Colapesce e Dimartino, Musica leggerissima
C’è Sanremo, e in questi giorni lo sappiamo anche troppo bene che c’è, visto che ne parlano tutti (anche Internazionale, e vi consiglio questi due articoli di Claudia Durastanti e di Daniele Cassandro). Ma c’è vita anche oltre Sanremo. E quindi per i cantanti non si tratta solo di andarci, al festival, ma anche di sopravvivere al suo carrozzone, di riuscire a essere se stessi tra una gag di Fiorello e l’altra, soprattutto se non si vive (quasi) solo di questi contesti come Ermal Meta o Noemi.

Colapesce e Dimartino sono arrivati all’Ariston da outsider, ma hanno trovato la chiave giusta per sopravvivere. Anzitutto hanno affrontato fin da subito l’esperienza con molta autoironia. Sul palco, poi, hanno portato un brano che ha una confezione pop retrò molto leggiadra, ma che in realtà parla di pandemia e depressione, tra buchi neri, figli alcolizzati e voglia di niente. È la canzone di Sanremo che rappresenta meglio il momento assurdo nel quale ci troviamo. Forse è proprio per questo che è la più trasmessa dalle radio.


Bruce Springsteen, Royals
3 gennaio 2014. Bruce Springsteen suona ad Auckland, in Nuova Zelanda. E che fa?
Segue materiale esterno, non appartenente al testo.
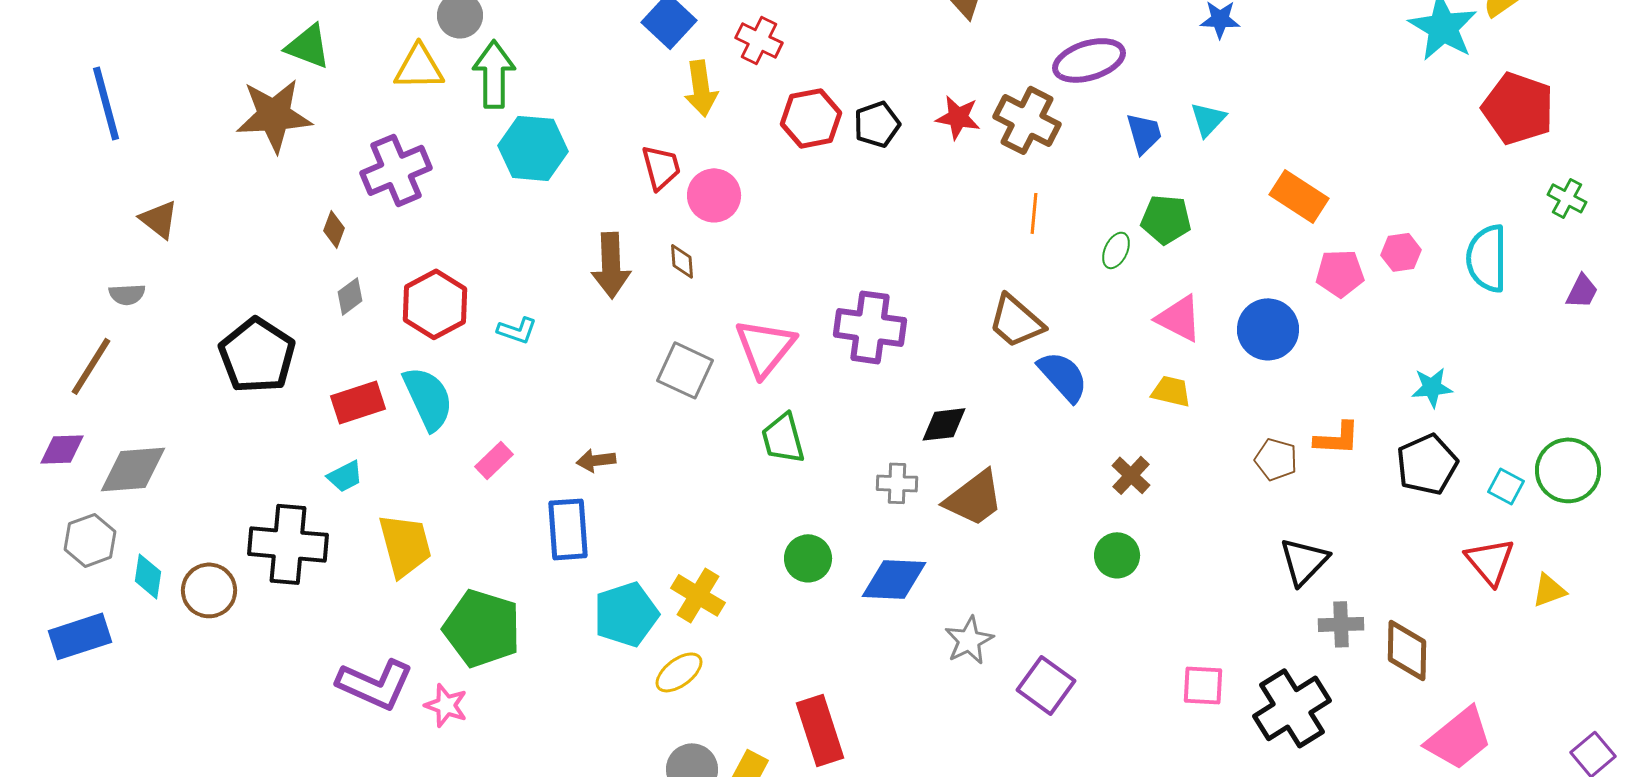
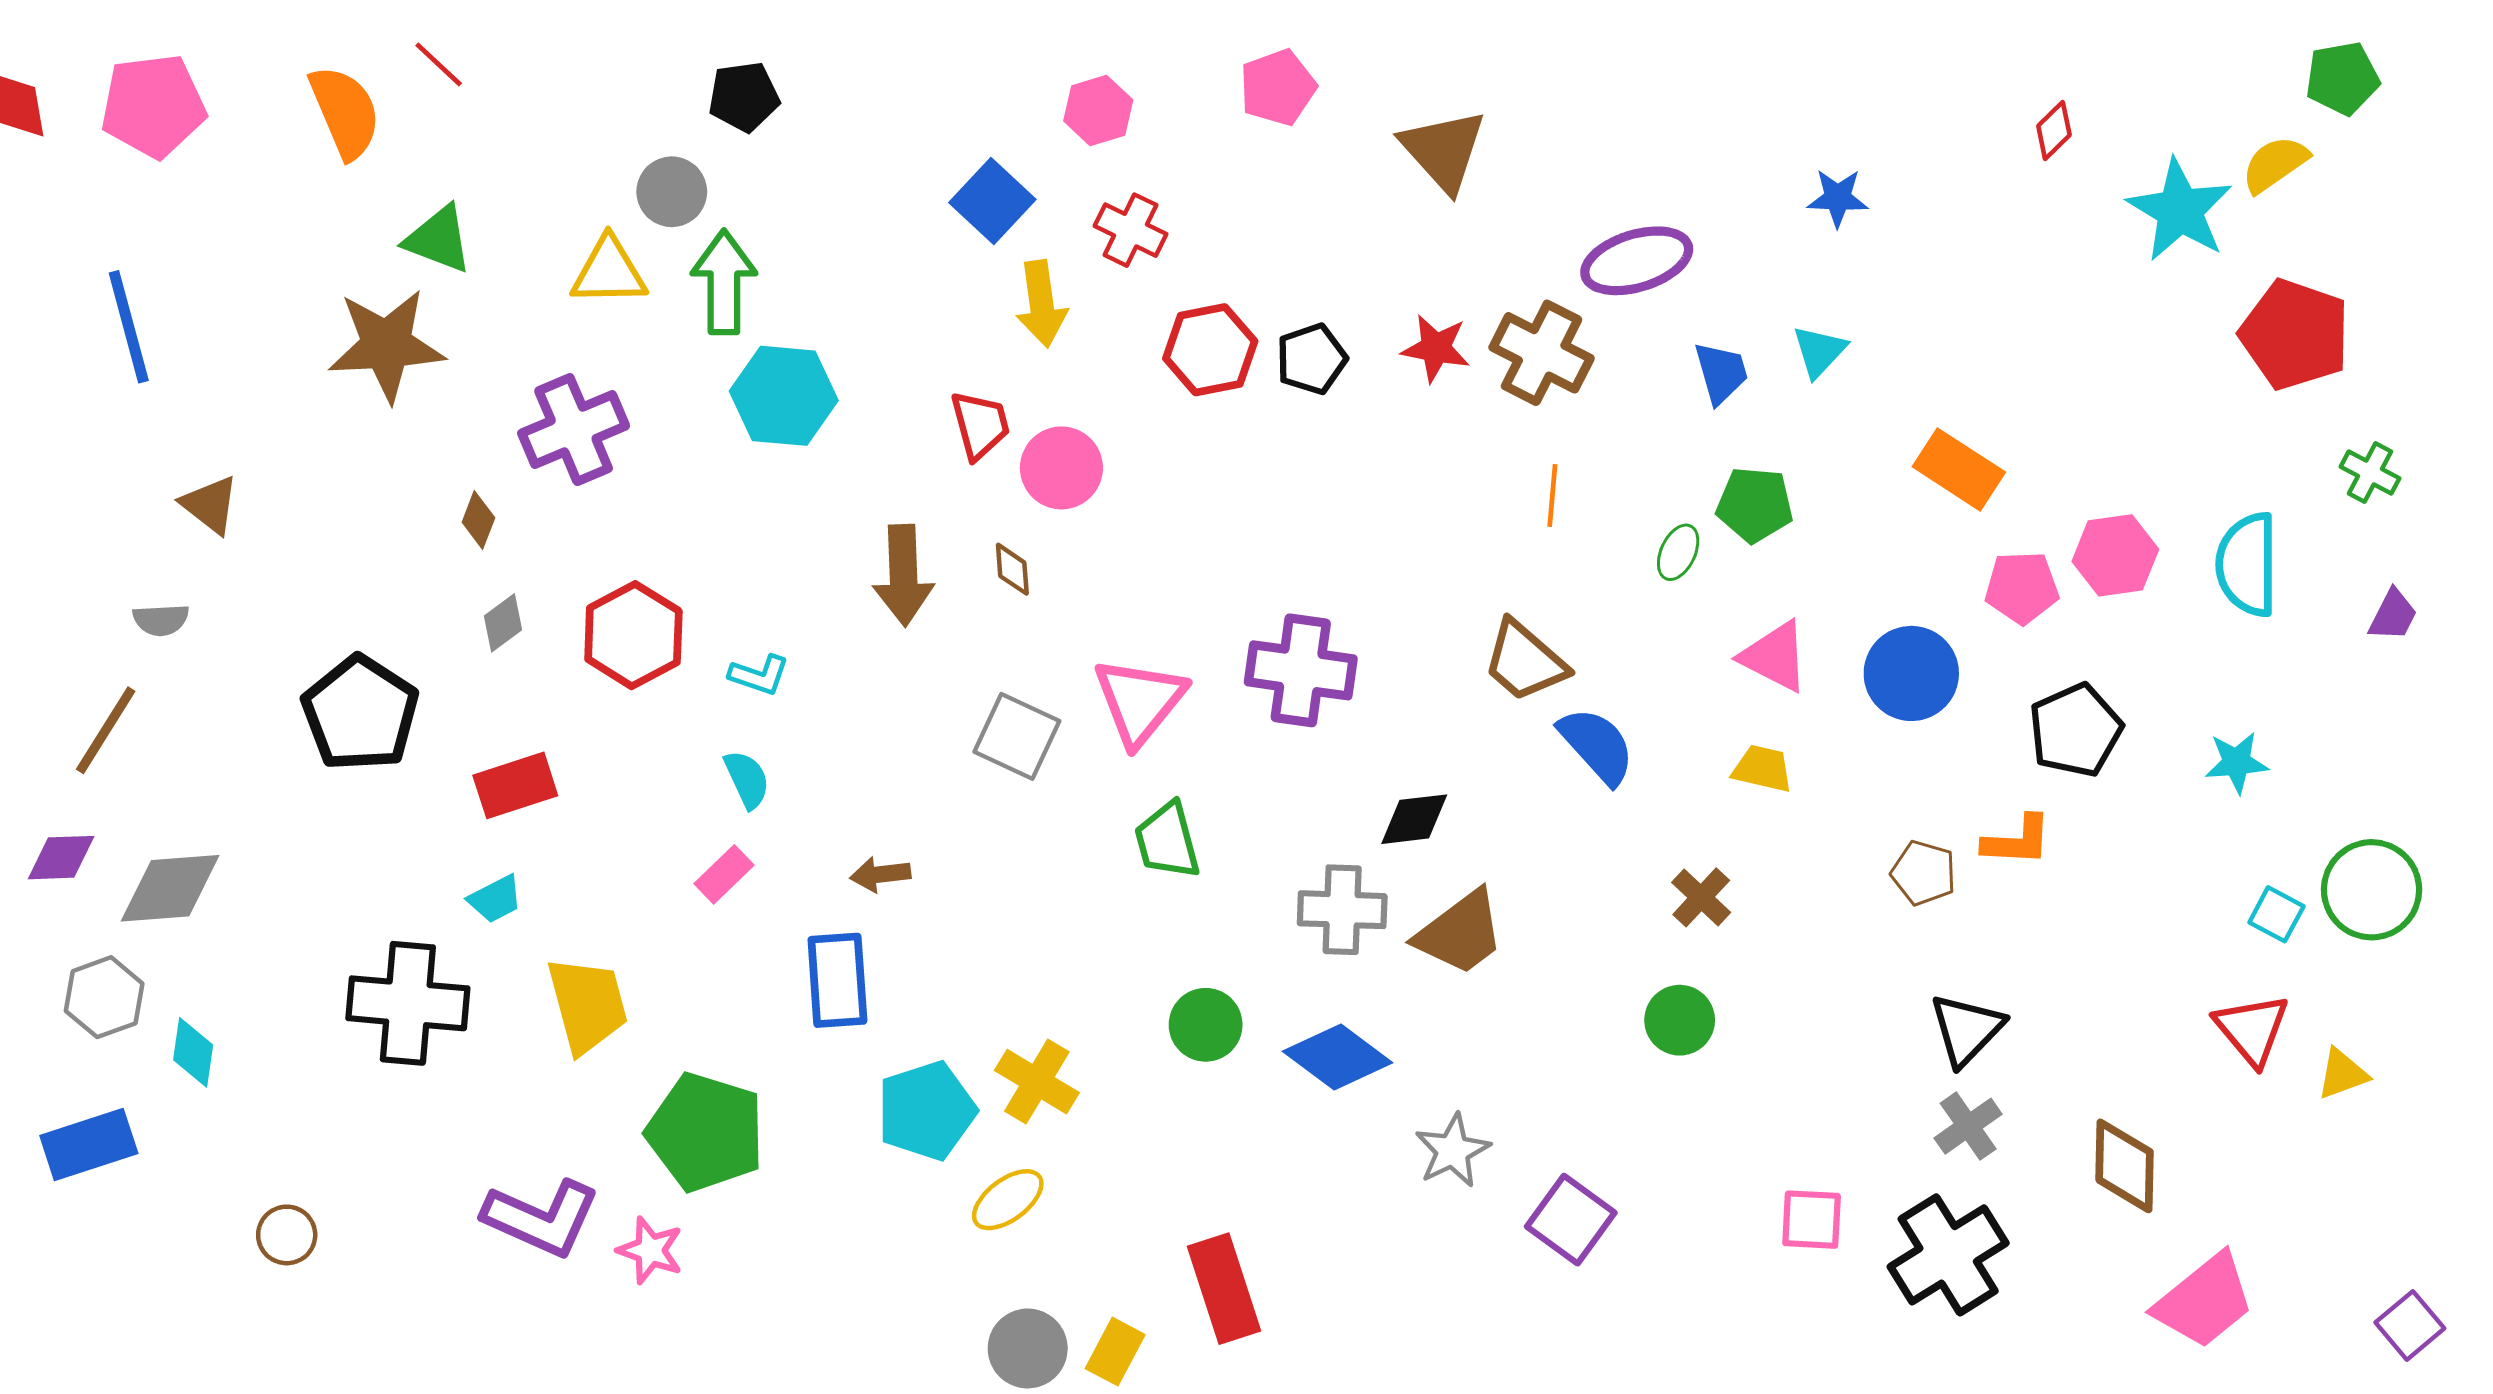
pink hexagon: (1401, 252) -> (2115, 555), size x1.4
cyan star: (1432, 387) -> (2237, 762), moved
cyan semicircle: (428, 398) -> (747, 779), moved, size x0.6
black pentagon: (1427, 464) -> (2075, 730), moved
gray cross: (897, 483) -> (1342, 910), size x1.4
blue diamond: (894, 579) -> (1338, 1057), turned 34
brown circle: (209, 590) -> (287, 1235), moved, size x0.7
gray cross: (1341, 624) -> (1968, 1126), moved, turned -33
Si presenta sul palco voce, chitarra e armonica e suona una versione acustica di Royals, successo della popstar neozelandese Lorde che prende in giro il lusso inutile delle star dell’hip hop.

Suonato così, Royals sembra proprio un pezzo di Springsteen, come fosse il flusso di coscienza dei protagonisti delle canzoni di The river o di Born to run, dei perdenti che prendono in giro i ricchi, ma sotto sotto li invidiano. Il brano fa parte di The Live Series. Songs under cover vol. 2, la nuova pubblicazione dagli archivi live del Boss.


Ian Sweet, Drink the lake
Gli Ian Sweet sono il progetto della cantautrice Jilian Medford, 27 anni. Fanno una musica malinconica e dolcemente psichedelica. Qualcosa a metà tra i Big Thief e i Beach House. Il 5 marzo è uscito il loro terzo album, intitolato Show me how you disappear. Come ha raccontato Pitchfork, il disco, oltre a essere stato registrato in parte nei mesi della pandemia, è stato scritto mentre la cantante affrontava un periodo difficile, durante il quale è andata in terapia per affrontare problemi di ansia.


P.S. Playlist aggiornata, c’è anche Nick Cave che avevo recensito la settimana scorsa. Buon ascolto!